Clemson, which faces Georgia in both teams’ season-opening game on Sept. 4, is sure to have done its homework all the way back to Daniels’ days in the Trinity League.

The Tigers’ quarterback, D.J. Uiagalelei attended St. John Bosco — Mater Dei’s rival school and a program the Monarchs typically face twice every season.

Chris King, the St. John Bosco defensive coordinator, runs the same defense as Alabama, Georgia and Clemson and has had annual visits with the programs.

RELATED: Rival defensive coordinator & 5-time foe breaks down JT Daniels

King shared how variety was his key to attacking Daniels, and Clemson defensive coordinate Brent Venables is sure to have plenty of curveballs ready to throw at the Bulldogs’ offense.

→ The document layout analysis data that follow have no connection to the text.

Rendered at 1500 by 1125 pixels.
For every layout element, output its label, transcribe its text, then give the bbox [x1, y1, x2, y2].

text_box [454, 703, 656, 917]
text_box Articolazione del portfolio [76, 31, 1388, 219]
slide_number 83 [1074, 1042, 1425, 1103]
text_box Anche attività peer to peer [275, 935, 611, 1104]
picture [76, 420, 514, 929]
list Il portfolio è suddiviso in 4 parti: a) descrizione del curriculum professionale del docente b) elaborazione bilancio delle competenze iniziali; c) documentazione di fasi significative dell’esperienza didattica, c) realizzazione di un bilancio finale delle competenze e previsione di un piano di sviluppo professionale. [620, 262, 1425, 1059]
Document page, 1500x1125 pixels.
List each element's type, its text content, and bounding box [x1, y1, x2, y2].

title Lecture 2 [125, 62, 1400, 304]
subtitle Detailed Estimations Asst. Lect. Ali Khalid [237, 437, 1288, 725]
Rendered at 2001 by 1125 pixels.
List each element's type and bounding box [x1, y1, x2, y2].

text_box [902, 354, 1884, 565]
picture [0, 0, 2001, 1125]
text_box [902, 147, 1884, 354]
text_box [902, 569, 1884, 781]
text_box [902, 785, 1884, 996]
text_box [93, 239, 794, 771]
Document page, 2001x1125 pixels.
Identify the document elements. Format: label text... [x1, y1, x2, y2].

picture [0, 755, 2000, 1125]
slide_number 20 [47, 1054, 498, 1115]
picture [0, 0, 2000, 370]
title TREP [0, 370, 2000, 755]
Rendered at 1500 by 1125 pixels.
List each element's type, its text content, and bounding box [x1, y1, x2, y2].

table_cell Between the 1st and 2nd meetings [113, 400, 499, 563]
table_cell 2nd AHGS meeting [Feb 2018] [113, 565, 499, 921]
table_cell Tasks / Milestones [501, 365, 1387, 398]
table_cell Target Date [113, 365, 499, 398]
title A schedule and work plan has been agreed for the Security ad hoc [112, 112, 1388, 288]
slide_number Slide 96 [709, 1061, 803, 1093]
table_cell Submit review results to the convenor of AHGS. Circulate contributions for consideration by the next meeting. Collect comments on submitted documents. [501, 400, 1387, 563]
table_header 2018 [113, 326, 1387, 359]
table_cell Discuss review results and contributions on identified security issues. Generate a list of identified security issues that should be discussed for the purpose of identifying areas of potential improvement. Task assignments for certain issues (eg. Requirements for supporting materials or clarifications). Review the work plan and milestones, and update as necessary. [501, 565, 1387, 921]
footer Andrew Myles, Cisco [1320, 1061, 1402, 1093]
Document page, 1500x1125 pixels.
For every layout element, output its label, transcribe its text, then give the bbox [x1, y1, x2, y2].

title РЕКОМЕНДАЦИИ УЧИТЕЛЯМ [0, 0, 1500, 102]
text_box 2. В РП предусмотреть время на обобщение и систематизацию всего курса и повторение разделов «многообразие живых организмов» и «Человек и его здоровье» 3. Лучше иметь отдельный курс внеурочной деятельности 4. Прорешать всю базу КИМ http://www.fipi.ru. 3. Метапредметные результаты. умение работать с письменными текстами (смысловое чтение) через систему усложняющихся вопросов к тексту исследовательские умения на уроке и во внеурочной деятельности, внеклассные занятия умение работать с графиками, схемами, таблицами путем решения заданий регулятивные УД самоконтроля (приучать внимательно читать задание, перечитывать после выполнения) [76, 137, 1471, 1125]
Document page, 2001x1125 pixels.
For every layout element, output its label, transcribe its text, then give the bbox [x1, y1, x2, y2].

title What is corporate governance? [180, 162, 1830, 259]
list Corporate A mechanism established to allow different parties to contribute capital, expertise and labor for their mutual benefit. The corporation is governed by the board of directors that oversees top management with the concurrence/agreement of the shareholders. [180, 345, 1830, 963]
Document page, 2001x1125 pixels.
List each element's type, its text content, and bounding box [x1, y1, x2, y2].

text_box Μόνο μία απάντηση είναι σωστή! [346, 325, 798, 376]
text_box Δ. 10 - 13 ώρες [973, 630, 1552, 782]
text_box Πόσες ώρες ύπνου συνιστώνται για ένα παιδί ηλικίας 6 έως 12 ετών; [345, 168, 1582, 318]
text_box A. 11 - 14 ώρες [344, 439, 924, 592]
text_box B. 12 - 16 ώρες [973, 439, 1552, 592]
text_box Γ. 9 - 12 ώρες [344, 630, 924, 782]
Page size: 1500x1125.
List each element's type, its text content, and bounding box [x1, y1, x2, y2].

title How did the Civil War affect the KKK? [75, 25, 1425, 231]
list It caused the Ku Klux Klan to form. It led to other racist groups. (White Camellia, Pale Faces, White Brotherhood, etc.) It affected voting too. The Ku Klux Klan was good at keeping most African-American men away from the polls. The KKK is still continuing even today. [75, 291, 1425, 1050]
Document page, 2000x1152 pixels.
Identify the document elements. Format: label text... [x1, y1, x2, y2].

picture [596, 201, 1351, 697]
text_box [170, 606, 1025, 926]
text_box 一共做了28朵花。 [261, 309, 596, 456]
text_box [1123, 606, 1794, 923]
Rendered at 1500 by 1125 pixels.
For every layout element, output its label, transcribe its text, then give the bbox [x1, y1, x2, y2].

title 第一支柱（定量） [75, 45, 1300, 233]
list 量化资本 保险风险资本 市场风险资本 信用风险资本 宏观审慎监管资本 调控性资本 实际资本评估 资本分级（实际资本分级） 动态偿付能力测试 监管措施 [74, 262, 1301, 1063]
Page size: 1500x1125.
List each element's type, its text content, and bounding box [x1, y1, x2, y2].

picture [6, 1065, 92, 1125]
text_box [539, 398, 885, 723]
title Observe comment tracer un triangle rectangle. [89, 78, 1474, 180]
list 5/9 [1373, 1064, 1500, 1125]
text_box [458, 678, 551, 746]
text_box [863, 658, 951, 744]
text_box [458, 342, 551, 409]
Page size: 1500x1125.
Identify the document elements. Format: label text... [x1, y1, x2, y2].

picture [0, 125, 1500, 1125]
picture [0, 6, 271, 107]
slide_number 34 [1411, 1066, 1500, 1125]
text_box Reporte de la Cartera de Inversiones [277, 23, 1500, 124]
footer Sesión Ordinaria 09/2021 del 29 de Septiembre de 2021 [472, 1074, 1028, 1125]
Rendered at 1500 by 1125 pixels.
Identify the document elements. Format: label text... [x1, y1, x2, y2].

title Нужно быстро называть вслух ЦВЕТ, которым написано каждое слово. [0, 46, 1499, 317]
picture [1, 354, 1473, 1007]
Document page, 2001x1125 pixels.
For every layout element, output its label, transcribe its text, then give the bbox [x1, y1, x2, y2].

Money said seeing defenses change up was a way of life for Mater Dei offense when Daniels was running the show.

“With JT and as much as we love to throw the ball, running our share of Air Raid offenses the last five years and our concepts being Pro-Style,’ Money said, “We would see everything from drop eight to pressure, so basically we would see something new every week.

“So even though we would be prepared for what we saw on video, we would also be prepared for different things.”

Daniels’ relationship with Monken is such that Georgia fans can rest assured the Bulldogs will be well equipped for the challenges.

“We speak the same language, especially in terms of football,” Daniels said during the bowl season “There are times where I’ll get the formation signaled in, I will know exactly what he’s calling.”

Monken shared the same sort of confidence in Daniels’ leadership, even before watching his orchestrate a game-winning drive in the final moments of the bowl game for a short-handed UGA offense.

“I think we’re only going to get better,” Monken said, “and get on the same page more and more during the off-season and 2021.”

Money has seen that, too, and he can hardly wait to see it again with Daniels at Georgia.